From the 14 May, both sides started a mine war, while above ground the attackers were exposed more and more to the fire of the defenders. The latter dug tunnels to undermine the offensive positions and allowed these to collapse. The besiegers especially came under fire from the redoubts, which therefore became the main target of the guns. On 18 May the French gained entry to one of the partly underground passages of Redoubt Mary, and embittered close combat ensued. The next day, the French expelled the defenders from the redoubt. The Spanish had prepared to blow up the position before leaving, but this failed.

After Redoubt Berlaimont came under heavy fire for three days, this too was evacuated by the Spanish in the night of 21 May. The attackers now had the entire covered passage under their control, and could now move their guns close to the city. From 24 May, the fortifications in the main area of attack came under massive gun and mortar fire. On 25 May the Spanish were driven out of the interior covered passage after heavy fighting. A mine detonated by them killed many attackers.

French sappers started to undermine the walls and to damage them through underground explosions. Thus, on 27 May the Counter-Guard Barlaimont was damaged and then stormed by French troops. They were repulsed later, but managed to blow up the position. On 29 and 30 May the Spanish withdrew from further posts which had become indefensible. Meanwhile, the French miners continued working. On 31 May the defending troops were withdrawn to the main wall. Bastion Barlaimont was also in danger of being taken by an attack after the work by French miners.

=== Surrender ===
The governor of the fortress convened a council of war. As there was no hope of a relief army and he feared pillages and massacres in the city after a takeover, he started to negotiate a surrender. These negotiations did not bring results, and the gun fire from both sides became heavier than ever. In the smaller sites of the siege, especially in the area of the castle, the attackers were making breaches. In the end it was clear to the defenders that they could not hold out. On 3 June they raised a white flag and asked for negotiations. Both sides ceased fire, and soon negotiated an honourable surrender. The surrender of the Spanish garrison was signed in the French headquarters in Merl that day.

Four days later, the garrison was allowed to leave the city with 1,300 to 2,000 surviving soldiers (according to different sources) with their horses and weaponry.

The rather short duration of the siege was partly due to the blockade of almost three years (August 1681 - April 1684) and the intensive bombardment of 22-25 December 1683. Two mortar batteries constructed by the French on the Kuhberg/Kéibierg (Trier Front) fired 2,827 bombs into the city. The few guns of the garrison that retaliated had been rapidly silenced. During the bombardment, dragoons had set fire to the lower city area of Pfaffenthal and the mills on the Alzette.

==Consequences==
During the siege, the French artillery bombarded the city day and night with more than 55,000 shots.

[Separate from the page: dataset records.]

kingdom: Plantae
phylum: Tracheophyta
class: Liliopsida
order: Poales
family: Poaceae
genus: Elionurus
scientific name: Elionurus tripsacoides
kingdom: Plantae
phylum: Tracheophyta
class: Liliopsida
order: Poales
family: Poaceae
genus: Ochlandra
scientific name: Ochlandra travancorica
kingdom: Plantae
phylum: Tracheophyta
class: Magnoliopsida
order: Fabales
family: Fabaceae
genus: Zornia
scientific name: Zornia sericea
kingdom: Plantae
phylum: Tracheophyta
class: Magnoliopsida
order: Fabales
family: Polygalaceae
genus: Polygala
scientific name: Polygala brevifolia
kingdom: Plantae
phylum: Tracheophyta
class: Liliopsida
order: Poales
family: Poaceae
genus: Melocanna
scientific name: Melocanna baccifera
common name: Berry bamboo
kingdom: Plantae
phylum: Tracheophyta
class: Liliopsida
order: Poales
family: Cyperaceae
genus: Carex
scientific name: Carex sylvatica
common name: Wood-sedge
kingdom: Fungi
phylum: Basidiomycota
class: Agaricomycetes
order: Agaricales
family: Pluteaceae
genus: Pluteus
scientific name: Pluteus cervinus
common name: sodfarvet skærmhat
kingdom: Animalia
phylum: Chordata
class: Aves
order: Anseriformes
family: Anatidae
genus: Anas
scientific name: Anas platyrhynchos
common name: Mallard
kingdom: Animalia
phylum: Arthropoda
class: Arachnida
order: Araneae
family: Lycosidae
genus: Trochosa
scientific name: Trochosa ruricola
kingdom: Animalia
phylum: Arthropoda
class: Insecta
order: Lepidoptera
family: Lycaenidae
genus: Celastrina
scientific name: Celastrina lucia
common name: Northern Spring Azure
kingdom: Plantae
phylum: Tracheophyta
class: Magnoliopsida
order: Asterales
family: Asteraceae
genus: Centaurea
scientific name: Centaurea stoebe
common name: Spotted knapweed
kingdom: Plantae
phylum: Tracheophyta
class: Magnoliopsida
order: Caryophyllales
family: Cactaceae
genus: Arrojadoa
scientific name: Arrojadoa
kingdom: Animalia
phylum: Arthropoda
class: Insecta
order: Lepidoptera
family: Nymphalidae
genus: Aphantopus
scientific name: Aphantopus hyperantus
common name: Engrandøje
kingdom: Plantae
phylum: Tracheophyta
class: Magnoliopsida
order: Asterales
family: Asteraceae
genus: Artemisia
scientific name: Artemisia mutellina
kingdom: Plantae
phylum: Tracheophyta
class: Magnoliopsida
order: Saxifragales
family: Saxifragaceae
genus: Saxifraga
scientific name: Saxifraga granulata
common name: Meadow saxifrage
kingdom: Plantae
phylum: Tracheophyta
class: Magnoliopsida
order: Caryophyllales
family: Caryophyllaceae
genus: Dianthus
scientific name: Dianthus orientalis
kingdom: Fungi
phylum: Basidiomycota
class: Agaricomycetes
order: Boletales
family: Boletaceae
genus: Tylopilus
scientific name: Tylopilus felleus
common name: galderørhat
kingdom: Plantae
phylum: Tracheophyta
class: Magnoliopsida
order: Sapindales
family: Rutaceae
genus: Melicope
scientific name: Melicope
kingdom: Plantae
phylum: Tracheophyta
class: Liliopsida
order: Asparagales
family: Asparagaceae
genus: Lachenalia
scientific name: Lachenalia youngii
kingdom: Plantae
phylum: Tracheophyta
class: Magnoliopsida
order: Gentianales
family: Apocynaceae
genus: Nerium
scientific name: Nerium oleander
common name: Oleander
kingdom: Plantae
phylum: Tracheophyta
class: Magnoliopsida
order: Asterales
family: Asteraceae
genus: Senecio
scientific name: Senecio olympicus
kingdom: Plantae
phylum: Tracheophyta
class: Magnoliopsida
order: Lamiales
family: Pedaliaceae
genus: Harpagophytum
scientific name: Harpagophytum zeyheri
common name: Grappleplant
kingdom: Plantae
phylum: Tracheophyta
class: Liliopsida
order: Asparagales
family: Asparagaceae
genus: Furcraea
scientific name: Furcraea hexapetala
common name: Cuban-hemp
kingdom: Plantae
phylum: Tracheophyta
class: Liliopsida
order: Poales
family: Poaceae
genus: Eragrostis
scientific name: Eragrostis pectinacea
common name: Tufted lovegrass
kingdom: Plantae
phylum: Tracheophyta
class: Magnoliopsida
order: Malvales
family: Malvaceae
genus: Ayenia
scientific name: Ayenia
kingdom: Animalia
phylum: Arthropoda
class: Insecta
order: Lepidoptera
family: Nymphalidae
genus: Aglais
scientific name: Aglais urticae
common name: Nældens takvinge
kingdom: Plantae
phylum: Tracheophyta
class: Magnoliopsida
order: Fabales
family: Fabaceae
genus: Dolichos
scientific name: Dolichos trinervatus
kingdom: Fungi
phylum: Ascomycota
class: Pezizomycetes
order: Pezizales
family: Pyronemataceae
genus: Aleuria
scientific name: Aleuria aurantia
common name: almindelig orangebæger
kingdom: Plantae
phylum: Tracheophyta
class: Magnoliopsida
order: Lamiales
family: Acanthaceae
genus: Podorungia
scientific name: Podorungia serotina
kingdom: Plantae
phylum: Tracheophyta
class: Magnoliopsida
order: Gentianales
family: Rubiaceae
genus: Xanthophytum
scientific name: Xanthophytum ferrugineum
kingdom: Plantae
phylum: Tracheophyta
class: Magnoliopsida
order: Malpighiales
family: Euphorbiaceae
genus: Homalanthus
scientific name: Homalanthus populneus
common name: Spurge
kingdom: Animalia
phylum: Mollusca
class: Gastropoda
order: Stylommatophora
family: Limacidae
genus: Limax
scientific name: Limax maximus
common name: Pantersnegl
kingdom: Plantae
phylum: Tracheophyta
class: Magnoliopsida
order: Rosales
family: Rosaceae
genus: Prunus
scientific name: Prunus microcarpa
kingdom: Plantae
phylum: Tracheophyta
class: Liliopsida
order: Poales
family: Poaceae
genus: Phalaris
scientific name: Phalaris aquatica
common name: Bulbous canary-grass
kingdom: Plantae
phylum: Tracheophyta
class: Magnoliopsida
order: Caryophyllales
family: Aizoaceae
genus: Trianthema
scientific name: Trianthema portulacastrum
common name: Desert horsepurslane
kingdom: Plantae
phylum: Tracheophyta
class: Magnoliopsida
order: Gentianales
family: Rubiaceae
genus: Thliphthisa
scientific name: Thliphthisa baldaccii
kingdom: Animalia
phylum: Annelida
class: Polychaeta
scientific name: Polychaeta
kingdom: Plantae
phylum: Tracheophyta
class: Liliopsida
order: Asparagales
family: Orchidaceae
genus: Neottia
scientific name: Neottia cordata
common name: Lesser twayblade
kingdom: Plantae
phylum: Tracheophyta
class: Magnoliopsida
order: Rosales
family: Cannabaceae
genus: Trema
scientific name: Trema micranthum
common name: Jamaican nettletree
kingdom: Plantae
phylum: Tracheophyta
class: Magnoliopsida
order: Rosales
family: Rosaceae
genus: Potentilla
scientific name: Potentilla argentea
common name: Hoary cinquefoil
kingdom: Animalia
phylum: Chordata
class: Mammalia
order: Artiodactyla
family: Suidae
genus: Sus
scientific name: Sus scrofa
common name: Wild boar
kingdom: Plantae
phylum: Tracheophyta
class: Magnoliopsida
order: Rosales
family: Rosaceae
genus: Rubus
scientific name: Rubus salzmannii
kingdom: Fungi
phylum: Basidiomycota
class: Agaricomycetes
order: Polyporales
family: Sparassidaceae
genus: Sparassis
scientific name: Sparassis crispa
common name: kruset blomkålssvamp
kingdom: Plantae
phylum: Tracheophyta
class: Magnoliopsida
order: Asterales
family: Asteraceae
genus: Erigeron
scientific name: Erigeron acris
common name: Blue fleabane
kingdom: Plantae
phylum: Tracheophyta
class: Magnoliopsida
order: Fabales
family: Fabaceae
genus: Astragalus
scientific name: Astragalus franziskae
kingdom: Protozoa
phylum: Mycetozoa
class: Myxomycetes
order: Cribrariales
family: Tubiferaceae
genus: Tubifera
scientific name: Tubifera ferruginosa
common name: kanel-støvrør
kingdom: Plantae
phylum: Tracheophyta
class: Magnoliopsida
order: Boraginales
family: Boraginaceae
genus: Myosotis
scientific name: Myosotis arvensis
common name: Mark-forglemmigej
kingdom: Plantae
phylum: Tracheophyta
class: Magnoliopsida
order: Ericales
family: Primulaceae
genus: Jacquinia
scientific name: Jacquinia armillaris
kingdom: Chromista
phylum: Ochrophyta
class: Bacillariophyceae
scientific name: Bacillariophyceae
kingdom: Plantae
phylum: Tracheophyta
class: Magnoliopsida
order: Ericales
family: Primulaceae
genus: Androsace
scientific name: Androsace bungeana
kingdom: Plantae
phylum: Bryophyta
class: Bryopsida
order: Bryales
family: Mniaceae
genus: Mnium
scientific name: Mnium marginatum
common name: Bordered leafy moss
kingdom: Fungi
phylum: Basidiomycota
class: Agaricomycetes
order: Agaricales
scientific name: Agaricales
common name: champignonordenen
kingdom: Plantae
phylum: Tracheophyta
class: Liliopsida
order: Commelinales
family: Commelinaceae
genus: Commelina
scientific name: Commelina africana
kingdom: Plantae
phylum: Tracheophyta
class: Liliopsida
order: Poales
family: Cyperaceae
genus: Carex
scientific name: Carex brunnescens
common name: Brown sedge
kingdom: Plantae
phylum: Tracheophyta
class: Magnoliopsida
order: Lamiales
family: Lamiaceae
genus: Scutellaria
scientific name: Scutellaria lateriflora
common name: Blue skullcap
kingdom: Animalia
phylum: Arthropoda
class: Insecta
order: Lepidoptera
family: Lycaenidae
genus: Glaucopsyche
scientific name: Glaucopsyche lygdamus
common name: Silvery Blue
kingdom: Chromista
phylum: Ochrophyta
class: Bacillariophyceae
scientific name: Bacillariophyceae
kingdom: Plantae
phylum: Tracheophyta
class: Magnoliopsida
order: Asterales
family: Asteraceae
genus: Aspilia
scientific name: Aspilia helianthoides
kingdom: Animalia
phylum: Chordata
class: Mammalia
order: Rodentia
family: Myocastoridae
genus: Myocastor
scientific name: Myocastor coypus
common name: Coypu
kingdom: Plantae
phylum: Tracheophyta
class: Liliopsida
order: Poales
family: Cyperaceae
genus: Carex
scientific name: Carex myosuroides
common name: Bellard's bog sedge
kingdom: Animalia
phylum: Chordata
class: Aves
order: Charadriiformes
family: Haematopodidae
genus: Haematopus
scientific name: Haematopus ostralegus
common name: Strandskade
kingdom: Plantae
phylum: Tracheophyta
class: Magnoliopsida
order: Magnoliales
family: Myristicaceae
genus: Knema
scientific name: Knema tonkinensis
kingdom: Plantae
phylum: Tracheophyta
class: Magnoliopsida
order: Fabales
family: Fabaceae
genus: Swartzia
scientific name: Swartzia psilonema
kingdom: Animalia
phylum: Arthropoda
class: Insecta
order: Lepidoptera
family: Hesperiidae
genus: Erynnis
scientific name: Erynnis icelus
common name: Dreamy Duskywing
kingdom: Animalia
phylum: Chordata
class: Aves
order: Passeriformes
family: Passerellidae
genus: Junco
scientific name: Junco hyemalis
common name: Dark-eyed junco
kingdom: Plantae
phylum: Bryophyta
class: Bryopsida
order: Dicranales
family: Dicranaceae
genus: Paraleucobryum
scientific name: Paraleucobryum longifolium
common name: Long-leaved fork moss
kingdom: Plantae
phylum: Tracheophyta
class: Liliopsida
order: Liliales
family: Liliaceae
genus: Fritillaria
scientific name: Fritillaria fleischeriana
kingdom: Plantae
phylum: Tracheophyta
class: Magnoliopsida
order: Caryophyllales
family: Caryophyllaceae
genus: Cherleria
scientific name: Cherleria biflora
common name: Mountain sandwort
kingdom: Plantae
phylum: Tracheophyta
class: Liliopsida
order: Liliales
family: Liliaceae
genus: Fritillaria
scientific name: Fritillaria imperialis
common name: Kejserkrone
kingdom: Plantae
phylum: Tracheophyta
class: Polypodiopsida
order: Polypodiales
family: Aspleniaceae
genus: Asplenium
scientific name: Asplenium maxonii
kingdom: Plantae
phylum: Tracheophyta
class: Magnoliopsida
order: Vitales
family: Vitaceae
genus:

The garrison suffered more than 2,700 casualties (dead, wounded and sick). Out of the city volunteers, 80 died. The French suffered losses of 8,000 men. The siege not only took many casualties, but was also expensive, costing 373,000 Livres.

After the city was captured, the French marched to Trier, where they took the city and destroyed the fortifications. After this they marched into the Electorate of Cologne, with the approval of its ruler.

After taking Luxembourg, Louis XIV had attained his war aim, and now sought peace, successfully. Vauban immediately started on plans to rebuild and enlarge the fortifications of the Fortress of Luxembourg. His plans for doing so were already signed off by Lous XIV on 14 July 1684. Work was started immediately, and lasted 3 years. These were inspected by Louis XIV himself from 21-26 May 1687.

The conquest of Luxembourg opened the way for French rule over the southern parts of the Low Countries.